Posted by whitecrow • 4y ago • Report
I made this tonight and it was fantastic!! Had to oomph up the oven to get the crackling at the end (turned the grill element on the oven on for last 10 mins) and the crackling was superb. Herbs are a wonderful complement to the rich pork, and the meat was tender and tasty. An absolute delight! Thanks Anna!!
Posted by Genevieved • 4y ago • Report
How long do you blanch the belly for?
Posted by legs11 • 3y ago • Report
just a few actually curls the edges of the rind so it seperates....if there is a gap between each piece of rind, the crackling will be very crisp and crunchy.
Posted by LR104 • 4y ago • Report
Best roast pork ever. Juicy, tender, flavourful and the cracking to die for. Congratulation and thanks.
Posted by Kirsty • 4y ago • Report
This was definately the best crackle I have ever done. The pork was tender under the crackle and at the bottom but dry in the middle.
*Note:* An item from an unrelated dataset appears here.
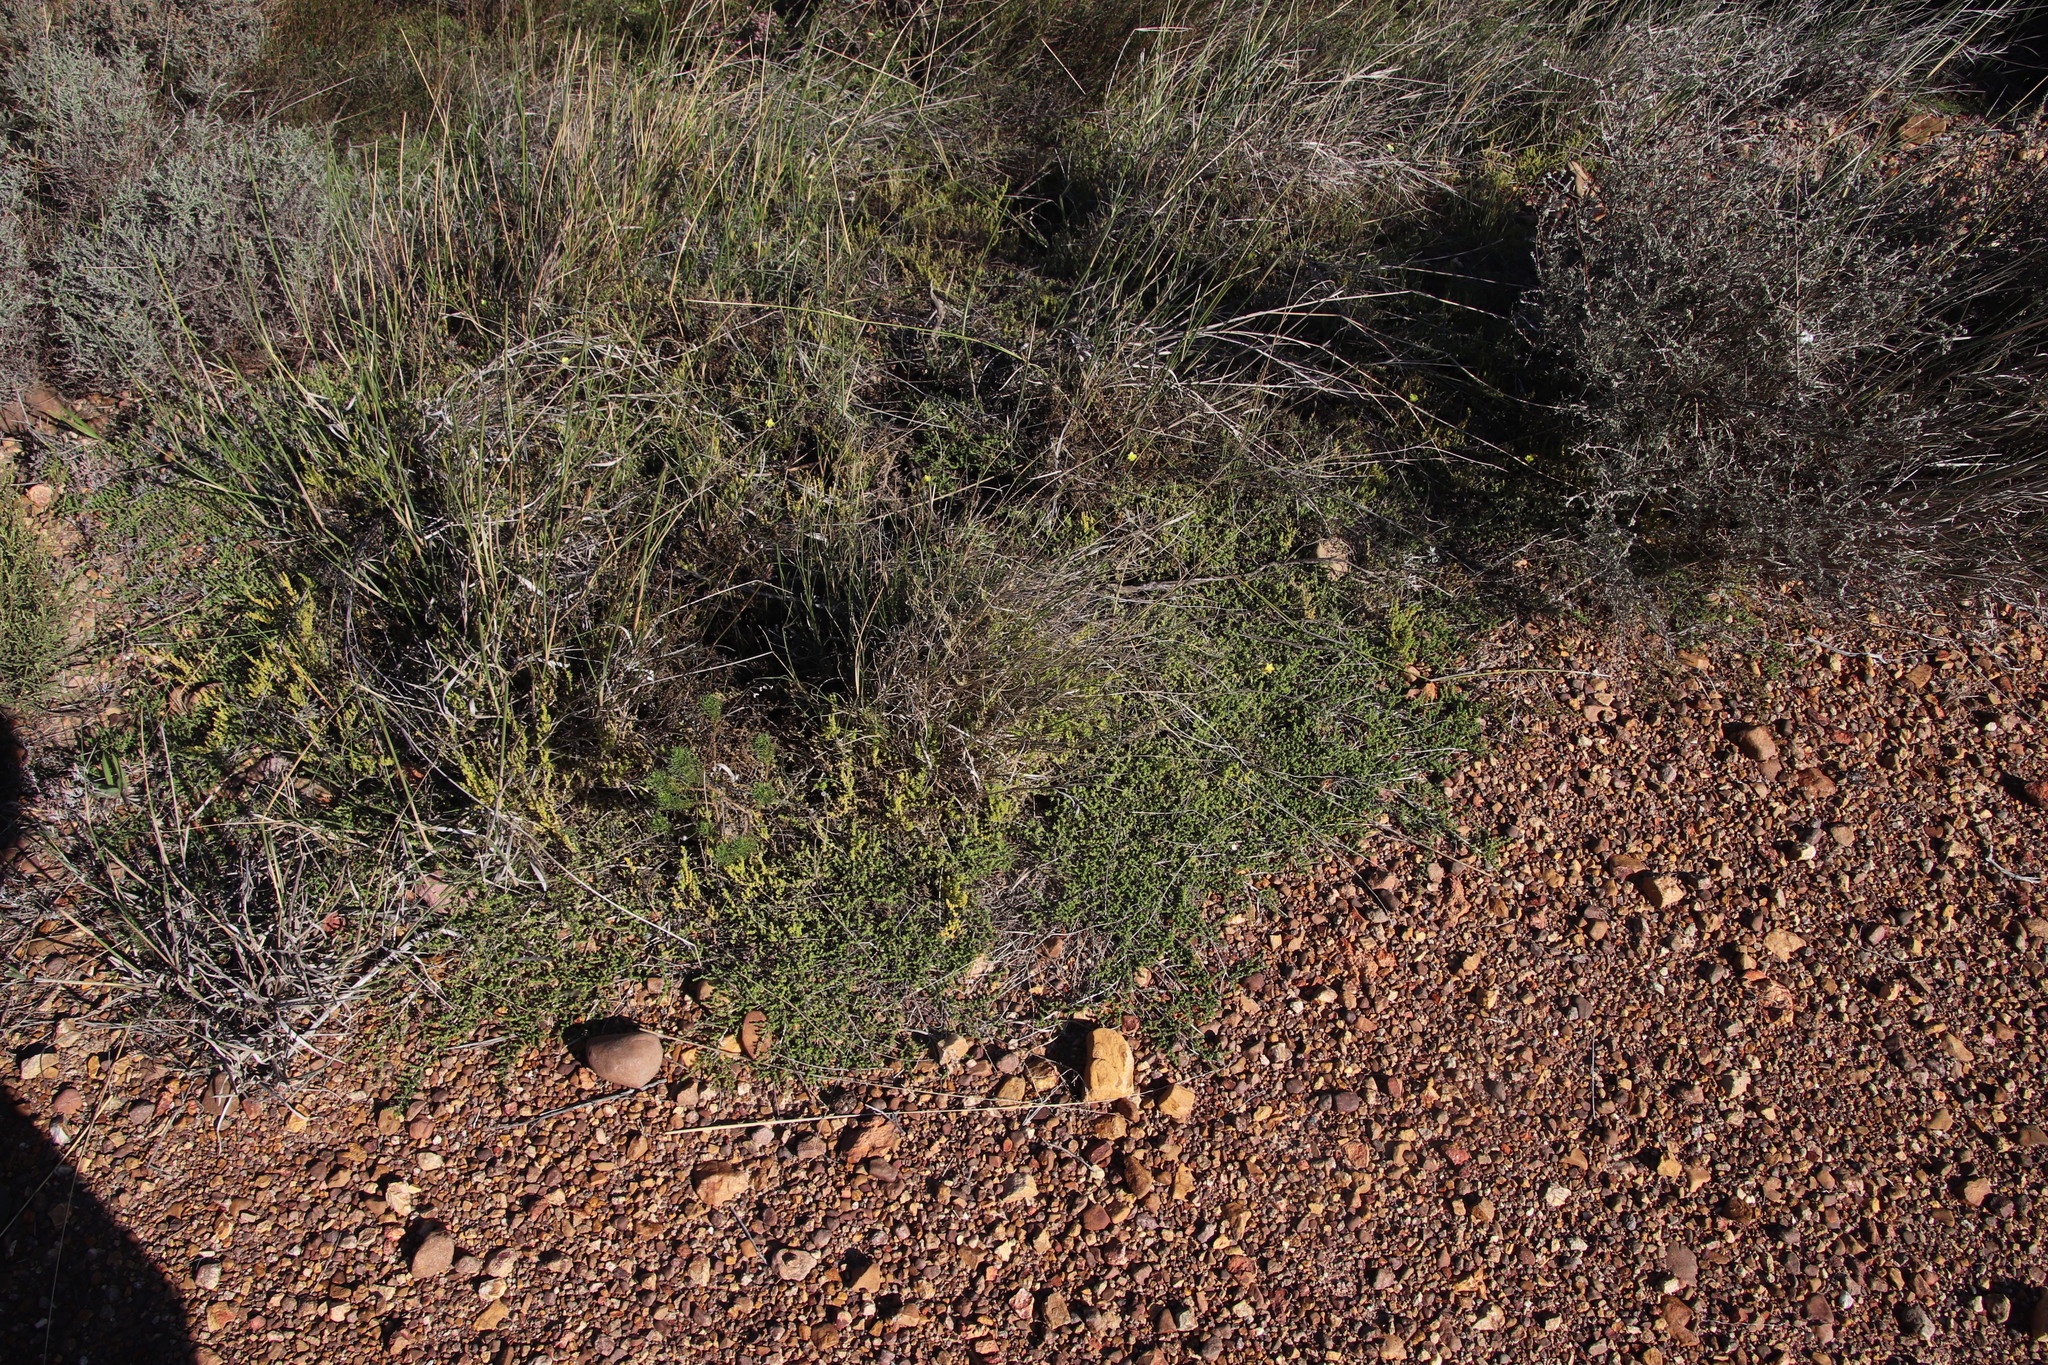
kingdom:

The piece of belly I got was probably about 1.5 (not 2kg as suggested) - should I have shortened the cooking time or is there something else I could do to keep it moist?

It was very delicious though and I will definatley do it again
Posted by muppy • 3y ago • Report
this is the best pork roast ever. we use free range rolled pork from our local butcher and i think that is the key.
Posted by redgiraffe • 4y ago • Report
Sensational pork recipe - best crackling ever!
Posted by legs11 • 3y ago • Report
yes that would work would just need to increase the time for the weight of pork.